'I Say Again, Turn': Nepal Plane Crash Came After Confused Pilot-airport Chat
'I Say Again, Turn': Nepal Plane Crash Came After Confused Pilot-airport Chat
In the recording, posted by air traffic monitoring website liveatc.net, the pilot and the tower shifted back and forth about whether the pilot should approach the runway from the north or the south.

Kathmandu: "I say again, turn!" the air traffic controller called over the radio, his voice rising, as the flight from Bangladesh swerved low over the runway at Kathmandu's small airport.

Seconds later, the plane crashed into a field beside the runway, erupting in flames and leaving 49 of the 71 people on board dead.

That moment on Monday appeared to result from minutes of confused chatter between the control tower and the pilot of the US-Bangla passenger plane, as they discussed which direction the pilot should use to land on the airport's single runway.

A separate radio conversation between the tower and at least one Nepali pilot reflected the sense of miscommunication.

"They appear to be extremely disoriented," a man said in Nepali, watching as Flight BS211 made its approach, though it was not clear if the voice belonged to a pilot or the tower. "Looks like they are really confused," said another man.

In the recording, posted by air traffic monitoring website liveatc.net, the pilot and the tower shifted back and forth about whether the pilot should approach the runway from the north or the south.

Just before landing, the pilot asked, "Are we cleared to land?"

Moments later, the controller came back on the air, his voice clearly anxious, and told the pilot, "I say again, turn!" Seconds after that, the controller ordered firetrucks onto the runway.

The plane, which was heading from Bangladesh's capital, Dhaka, to Kathmandu, was carrying 67 passengers and four crew members.

Kathmandu officials and the airline laid the blame for the accident on each other.

The airport's general manager told reporters Monday that the pilot did not follow the control tower's instructions and approached the runway from the wrong direction.

"The airplane was not properly aligned with the runway.

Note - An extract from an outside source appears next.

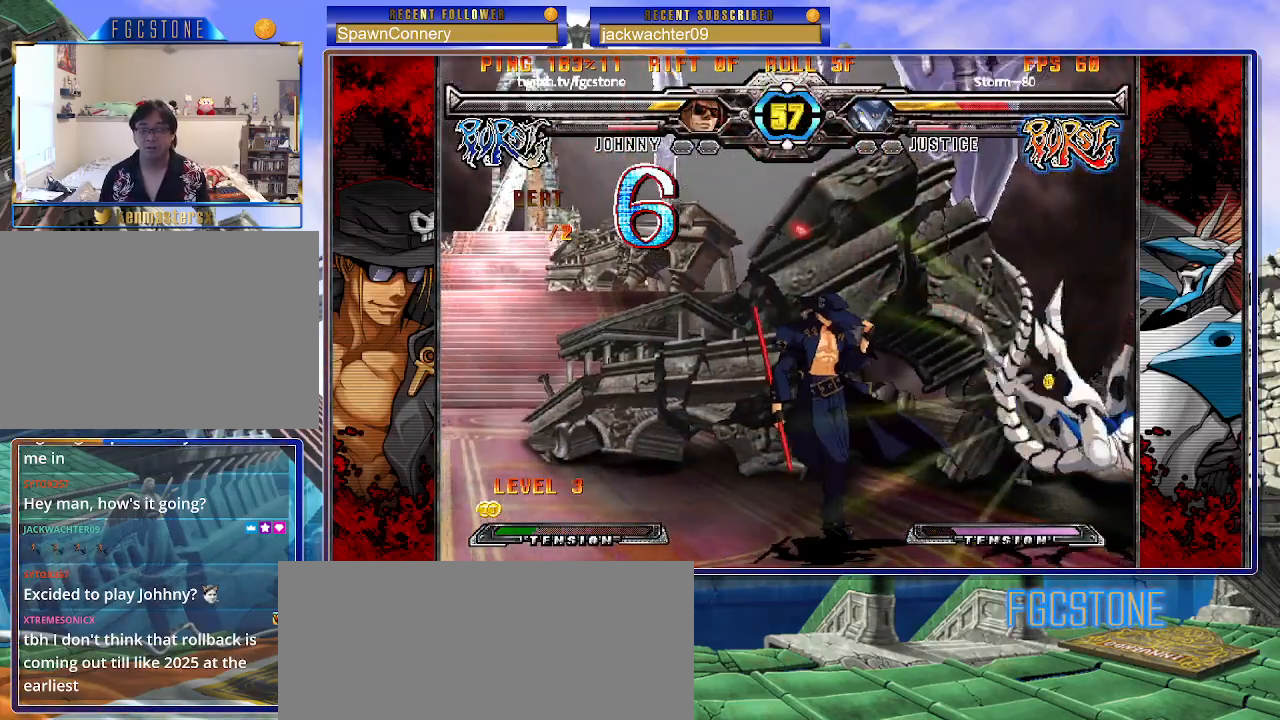
{"buttons": [], "left_stick": "center", "events": [[117, "left_stick", "down"], [183, "left_stick", "right"], [283, "left_stick", "center"], [300, "HS", "down"], [350, "HS", "up"]]}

The tower repeatedly asked if the pilot was OK and the reply was 'Yes,'" said the general manager, Raj Kumar Chetri.

But Imran Asif, CEO of US-Bangla Airlines, told reporters in Dhaka that "we cannot claim this definitely at the moment, but we are suspecting that the Kathmandu air traffic control tower might have misled our pilots to land on the wrong runway."

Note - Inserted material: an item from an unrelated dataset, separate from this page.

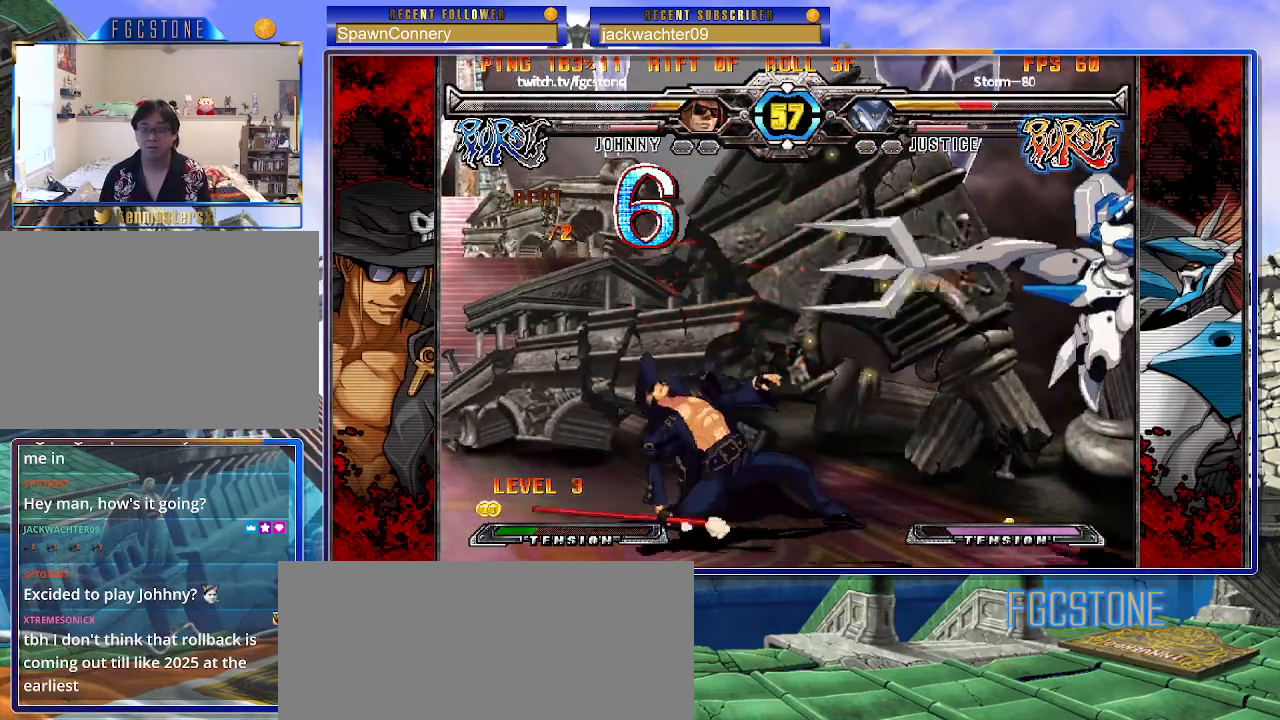
{"buttons": [], "left_stick": "down-left", "events": [[150, "left_stick", "left"], [333, "left_stick", "down-left"]]}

After hearing the recording between the tower and the pilots, "we assumed that there was no negligence by our pilots," he said.

He said the pilot, Capt. Abid Sultan, was a former air force officer and had flown the Bombardier Q400 series aircraft for more than 1,700 hours and was also a flying instructor with the airline. While officials in Bangladesh said the pilot had died from his injuries Tuesday, raising the death toll to 50 people, Nepal police spokesman Manoj Neupane later said that was wrong, and the death toll remained at 49.

The injured were being treated in various hospitals in Kathmandu, Nepal's capital.

Autopsies on the dead were being performed at the Kathmandu Medical College and Teaching Hospital morgue, where some 200 relatives waited to hear about their loved ones.

Dr. M.A. Ansari of the hospital's forensic department said identifying all the dead could take as long as a week because many of the bodies were badly burned. By late Tuesday morning, four bodies had been identified.

Anita Bajacharya waited at the hospital with her parents and other relatives for details on her 23-year-old sister, a medical student who had just finished school in Bangladesh and was returning home on the flight. The sister, Asma Shakya, had called her mother from the airport, excited about returning home. Now her family sat outside a hospital waiting for her body to be identified.

Relatives of the passengers from Bangladesh arrived in Kathmandu late Tuesday afternoon and were escorted to the hospital by airline officials.

Nepal's government has ordered an investigation into the crash. However, Mohammed Kamrul Islam, a spokesman for US-Bangla Airlines, said the governments of both Nepal and Bangladesh need to "launch a fair investigation and find the reason behind the accident."

According to the airline, the plane was carrying 32 passengers from Bangladesh, 33 from Nepal and one each from China and the Maldives. It did not provide the nationalities of the four crew members.

US-Bangla operates Boeing 737-800 and smaller Bombardier Dash 8 planes, including the Q400, the model that crashed.

The airline is based in Bangladesh's capital, Dhaka, and flies domestically and internationally. The parent company, part of US-Bangla Group, is also involved in real estate, education, and agriculture.

Kathmandu's airport has been the site of several deadly crashes. In September 2012, a Sita Air turboprop plane carrying trekkers to Mount Everest hit a bird and crashed shortly after takeoff, killing all 19 people on board.